- _INPUT MATERIAL_:
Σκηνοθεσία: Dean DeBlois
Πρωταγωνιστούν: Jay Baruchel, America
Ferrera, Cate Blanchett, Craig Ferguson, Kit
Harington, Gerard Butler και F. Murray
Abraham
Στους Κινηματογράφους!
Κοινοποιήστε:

- _WHAT YOU WILL DO_:
Reproduce the material above line for line, without changing any word, spelling, or punctuation.

- _ANSWER TO THIS EXERCISE_:
Σκηνοθεσία: Dean DeBlois
Πρωταγωνιστούν: Jay Baruchel, America
Ferrera, Cate Blanchett, Craig Ferguson, Kit
Harington, Gerard Butler και F. Murray
Abraham
Στους Κινηματογράφους!
Κοινοποιήστε:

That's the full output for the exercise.